Sratti_v2_genemodels_beta.fna .- Nucleotide sequences of the coding regions
Sratti_v2_genemodels_beta.faa .- Amino acid sequences of the coding regions
Sratti_v2_genemodels_beta.gff .- GFF file of the gene models in scaffolds (Sratti_v2_scaffold.fasta)
Sratti_v2_genetic_markers.txt .- List with positions of genetic markers in the assembly

Version 2.0 notes:

- Manual improvement of version 1.0 that fixed lots of missaemblies due to repeats.

- Nomenclature:
Sratti_(scaffold i or contig ID)_Chr(Chr ID)
  Example: Sratti_scf00003_Chr00
Chromosome IDs:
  Chr00: Contig or scaffold with no chromosome information
  Chr01: Contig or scaffold in Chr1
  Chr02: Contig or scaffold in Chr2
  ChrX:  Contig or scaffold in ChrX
 
- Gene models were generated using Augustus v2.5.5 trained with a set of ~400 curated  S.ratti
gene models, ESTs and RNAseq. This is a beta version of gene models since futher manual inspection,
curation and annotation is needed. Nomenclature of the gene models:

Sr321_CC#######.t1
CC: Chromosome
#s: Gene (internal) ID
t1: transcript 1 (we haven't analyzed splice variants yet)
Example: Sr321_0X0002300.t1
Gene transcripts 0002300 in Chromosome X

- Contigs in scaffolds have now a recalculated distance based on the information obtained from 
the read paired information of capillary and 454 sequencing. However, gaps that presented a 
negative value after recalculation were attached with a fake gap size of 20 bases since
they don't overlap.

- Scaffolds were separated in contigs by mapping the genetic markers from:
	Nemetschke et al - 2010. A genetic map of the animal-parasitic nematode Strongyloides ratti
A map with the positions of the genetic markers is provided in the file Sratti_v2_genetic_markers.txt.
The positions are reported in centimorgans according to the publication and in bases according
to the distance in the scaffolds. Some of them map twice (possible 2 copies of the gene) or disagree with the order.
The tab-delimited format of the file is: 
marker ID, relative distance (centiMorgans), Chromosome, scaffold ID, scaffold length, start, end

- Sequences were selected by GC content (<= 35% GC) and by mapping of genetic markers and ESTs.
Also, they were rescreened for bacterial contamination. 

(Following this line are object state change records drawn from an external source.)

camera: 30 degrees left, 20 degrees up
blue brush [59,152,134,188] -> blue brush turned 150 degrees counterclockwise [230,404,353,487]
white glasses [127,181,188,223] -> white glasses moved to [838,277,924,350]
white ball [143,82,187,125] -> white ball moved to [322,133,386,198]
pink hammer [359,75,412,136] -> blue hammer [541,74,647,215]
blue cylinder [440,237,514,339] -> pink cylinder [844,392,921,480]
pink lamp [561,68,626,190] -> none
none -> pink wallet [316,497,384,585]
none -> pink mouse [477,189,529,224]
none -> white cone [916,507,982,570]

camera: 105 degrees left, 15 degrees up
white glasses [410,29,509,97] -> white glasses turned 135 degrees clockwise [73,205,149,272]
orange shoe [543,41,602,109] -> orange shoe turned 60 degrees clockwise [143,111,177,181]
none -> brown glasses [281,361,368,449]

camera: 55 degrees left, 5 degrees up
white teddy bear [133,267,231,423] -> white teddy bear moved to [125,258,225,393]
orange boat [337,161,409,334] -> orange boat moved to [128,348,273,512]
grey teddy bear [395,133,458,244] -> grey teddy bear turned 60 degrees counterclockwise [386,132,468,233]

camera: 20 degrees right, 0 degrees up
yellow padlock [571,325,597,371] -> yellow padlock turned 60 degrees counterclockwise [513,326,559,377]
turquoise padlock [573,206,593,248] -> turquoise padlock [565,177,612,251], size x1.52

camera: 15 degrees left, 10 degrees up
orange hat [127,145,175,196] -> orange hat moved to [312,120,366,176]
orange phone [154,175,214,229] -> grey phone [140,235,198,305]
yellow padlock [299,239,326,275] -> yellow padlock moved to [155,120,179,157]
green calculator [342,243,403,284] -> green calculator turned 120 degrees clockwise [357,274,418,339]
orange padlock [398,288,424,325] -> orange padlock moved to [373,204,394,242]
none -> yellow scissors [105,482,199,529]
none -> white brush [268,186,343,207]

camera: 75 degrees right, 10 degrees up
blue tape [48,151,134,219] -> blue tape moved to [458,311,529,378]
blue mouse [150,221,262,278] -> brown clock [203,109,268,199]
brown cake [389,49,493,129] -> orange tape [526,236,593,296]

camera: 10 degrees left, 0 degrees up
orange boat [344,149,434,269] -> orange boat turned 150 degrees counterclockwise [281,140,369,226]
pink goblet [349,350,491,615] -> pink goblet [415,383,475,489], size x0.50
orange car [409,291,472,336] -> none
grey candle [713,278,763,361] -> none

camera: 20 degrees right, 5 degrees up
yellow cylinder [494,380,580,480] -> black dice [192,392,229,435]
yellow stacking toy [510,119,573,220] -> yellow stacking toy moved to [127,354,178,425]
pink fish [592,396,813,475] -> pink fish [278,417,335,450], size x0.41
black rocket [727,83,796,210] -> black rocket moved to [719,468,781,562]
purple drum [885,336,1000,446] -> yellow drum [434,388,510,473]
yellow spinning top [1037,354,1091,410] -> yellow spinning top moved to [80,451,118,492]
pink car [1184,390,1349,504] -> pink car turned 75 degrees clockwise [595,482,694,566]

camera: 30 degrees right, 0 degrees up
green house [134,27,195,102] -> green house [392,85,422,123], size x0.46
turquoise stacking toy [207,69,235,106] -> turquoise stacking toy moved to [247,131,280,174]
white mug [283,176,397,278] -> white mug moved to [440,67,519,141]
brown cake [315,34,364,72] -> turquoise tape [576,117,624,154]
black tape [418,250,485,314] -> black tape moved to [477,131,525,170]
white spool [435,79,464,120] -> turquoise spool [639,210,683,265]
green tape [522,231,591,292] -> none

- Genome has one iteration of ICORN for error correction using 7 lanes of Illumina.

- ratti_bin.fasta contains contigs that didn't have a hit against bacterial genomes but might present some
regions with similarity to bacterial secuences. They could be chimeric sequences that contain both, nematode
and bacterial sequences. However, they could be horizontal transfer cases.